Blackmont Capital and Paradigm Capital report on Healthscreen
We can never talk enough about our own portfolio companies. Healthscreen Solutions (MDU-TSXV) is a Wellington Financial Fund III client. These summary research reports were recently issued by Blackmont Capital and Paradigm Capital:
“Physician Services Business Continues Along Growth Trajectory
Executive Summary
Healthscreen Solutions Inc. (MDU-TSX) reported FQ4/08 and F2008 (Sep) results that continue to demonstrate the strong growth trajectory of its physician services business.
In addition, Healthscreen announced a strategic partnership with global software vendor, CA, Inc., to form a joint initiative to develop technology and services aimed at helping doctors offer chronic disease management programs to their patients.
Total revenue was $3.1 million, more than double its revenues in the same period last year and ahead of our $2.8 million estimate. Primary growth continues to be driven by the Physician Services segment, which generated $2.1 million of revenue, ahead of our $2.0 million estimate.
Average Revenue per Doctor (ARD) increased to $2,588, up from $2,394 in FQ3/08. In addition, the number of physicians using Healthscreen’s solutions increased to 4,729 up from 4,370 last quarter. We highlight that through a recent acquisition and several partnerships, Healthscreen has access to over 8,000 doctors in Canada representing over 7 million Canadian patients.We are leaving our F2009 forecasts intact. At the current valuation, we reiterate that Healthscreen provides a compelling investment opportunity for potential investors. We reiterate our Speculative BUY recommendation and C$0.50 per share target price, derived from a DCF
valuation using a 20% WACC and 2% terminal growth.”

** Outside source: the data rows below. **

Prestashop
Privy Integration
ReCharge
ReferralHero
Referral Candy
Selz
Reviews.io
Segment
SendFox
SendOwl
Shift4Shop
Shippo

And from Paradigm Capital:
“A Work In Progress, But Interesting Opportunities Emerging
Healthscreen reported in-line Q4/FY08 results, which included revenues and EPS of $3.1m and negative $0.01. EBITDA, however, came in slightly lower-than-expected at negative $279k, versus our breakeven. Note that as part of the Q4 results, the company indicated that accounting errors were identified, which resulted in the restatement of the first three quarters of FY08. While these restatements do not appear significant, we do view them as an early black eye for the company, although it indicated it has taken steps to address these internal deficiencies, including implementing a new accounting system and hiring a new CFO with over 25 years of experience. As part of the results, the company also announced an agreement with CA, Inc. (CA-–N) to form a joint initiative to develop technology and services aimed at helping doctors offer chronic disease management programs to their patients. While details of the partnership are now being finalized, we expect to see CA leverage Healthscreen’s physician and patient footprint to proliferate its disease management software offering. On the back of the Q4 results, we have made some adjustments to reflect a slower growth profile (to acknowledge the challenging macro-environment), including a push out of our EBITDA profitability target to mid-FY09, along with the impact of the recent $850k equity financing. We are also lowering our target price to $0.50, which is based on 2x EV/Sales (FY10e).
While we continue to view Healthscreen as an interesting vehicle to leverage the growth in physician based services, we await more tangible milestones (such as an acceleration of physician/patient adoption, final details around the CA partnership, and achieving breakeven results) before getting more aggressive with our estimates and valuation.
Given the 108% potential return to our target, we are maintaining our Buy rating.”